Ama, devlet olarak biz ne yapıyoruz? Kamusal niteliği bulunan yerel ve genel yönetimleriyle, bu tür örgütler doğrudan veya dolaylı yollardan engellenmektedir.
Ya halk ne yapmaktadır? Sadece, yaşadığı mağduriyet sürecinde önemseyip değerini bilir. Daha sonra ise, semtine uğramaz.
Şu anda; Tüketici Hakları Derneği Kırklareli Şubesi, iki elin parmak sayısı kadar bile olmayan gönüllü ile faaliyetini sürdürmektedir. Kendi özgücümüze güvenmek için destek gerekli.
Eğer; 'haksızlığa uğrayan, mağdur olan ben değilim ama, ben de olabilirdim' diyenler… 'Haksızlıklar karşısında susarsam sıra bana da gelebilir' diyenler… 'Yanındaki yakınındaki bir haksızlığa uğradığında, bana ne' demeyenler… 'Acılar paylaşıldıkça küçülür, mutluluklar ise paylaşıldıkça büyür' diye düşünenler… 'Her canlının kendi nitelikleri ölçüsünde yaşam hakkına saygı' gösterenler… Ve, bütün bunların arasında öncelikle bir aile içinde en önemli konumdaki 'ev kadınları'nı Tüketici Hakları Derneği bünyesinde yer almalarını umuyor ve bekliyorum.
BELEDİYE BAŞKANLIĞIMIZDAN
TALEPLER…
Bir dernek yöneticisi, bir çevreci, bir teknik eleman, bir kentli olarak; yerel yönetimlerin sorumluluklarını hatırlatmaya devam edeceğim.
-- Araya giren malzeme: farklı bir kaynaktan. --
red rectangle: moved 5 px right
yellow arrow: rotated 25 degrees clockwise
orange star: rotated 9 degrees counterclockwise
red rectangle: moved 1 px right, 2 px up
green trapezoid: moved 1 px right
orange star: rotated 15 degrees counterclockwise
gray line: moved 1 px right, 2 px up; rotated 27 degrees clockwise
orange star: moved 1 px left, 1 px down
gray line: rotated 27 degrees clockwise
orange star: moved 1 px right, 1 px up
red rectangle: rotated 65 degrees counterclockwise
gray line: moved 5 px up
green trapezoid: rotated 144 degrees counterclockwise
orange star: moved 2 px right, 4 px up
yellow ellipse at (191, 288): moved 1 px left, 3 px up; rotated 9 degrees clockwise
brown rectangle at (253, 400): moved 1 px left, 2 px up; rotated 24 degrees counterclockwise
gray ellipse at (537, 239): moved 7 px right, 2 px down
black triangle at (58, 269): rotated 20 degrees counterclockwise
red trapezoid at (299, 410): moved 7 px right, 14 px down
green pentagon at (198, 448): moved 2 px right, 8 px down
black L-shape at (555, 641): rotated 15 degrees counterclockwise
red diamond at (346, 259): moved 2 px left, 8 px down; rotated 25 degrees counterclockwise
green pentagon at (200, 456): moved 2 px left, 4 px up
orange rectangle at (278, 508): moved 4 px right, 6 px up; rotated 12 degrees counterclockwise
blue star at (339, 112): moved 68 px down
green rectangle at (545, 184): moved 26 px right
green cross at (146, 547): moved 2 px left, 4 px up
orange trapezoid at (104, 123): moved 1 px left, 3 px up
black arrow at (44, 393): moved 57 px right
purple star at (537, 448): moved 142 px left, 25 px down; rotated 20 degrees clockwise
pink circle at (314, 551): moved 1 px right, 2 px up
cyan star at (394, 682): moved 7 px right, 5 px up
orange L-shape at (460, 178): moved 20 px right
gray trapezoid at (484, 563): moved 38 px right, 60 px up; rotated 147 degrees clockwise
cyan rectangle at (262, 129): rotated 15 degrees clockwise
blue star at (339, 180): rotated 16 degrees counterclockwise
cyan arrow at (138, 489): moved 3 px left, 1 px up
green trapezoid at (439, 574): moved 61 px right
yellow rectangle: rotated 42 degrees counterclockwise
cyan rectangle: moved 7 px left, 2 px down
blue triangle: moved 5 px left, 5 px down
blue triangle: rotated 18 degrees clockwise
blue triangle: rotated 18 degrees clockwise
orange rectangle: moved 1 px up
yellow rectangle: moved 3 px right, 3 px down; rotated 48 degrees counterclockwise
Onlar duymasa, umursamaza, aldırmasa bile. Ta ki; yönetime gelmeden önce ve geldikten sonra bile 'sözlerimin arkasında olacağım' diyen başkan duyuncaya kadar.
Evet; bu hafta da, doğal gaz kullanımı ile hava kirliliğinde azalma olmasına karşın, kentimizin bazı bölgelerini özellikle de sabah ve akşam saatlerinde kalorifer bacalarından çıkan partiküler madde yoğunluklu dumana son verilmesinde ısrar ediyorum. Bu, çözümlenmesi kolay ve önüne geçilebilir bir ihlaldir. Kaldı ki, çözümü herkesi de mutlu eder. Tek handikap, sorunu çözmemekte direnene ekonomik yük getireceği için, seçmen olarak potansiyel oy desteği olabilir.
Sorunsuz ve sağlıklı bir yaşam dilerim.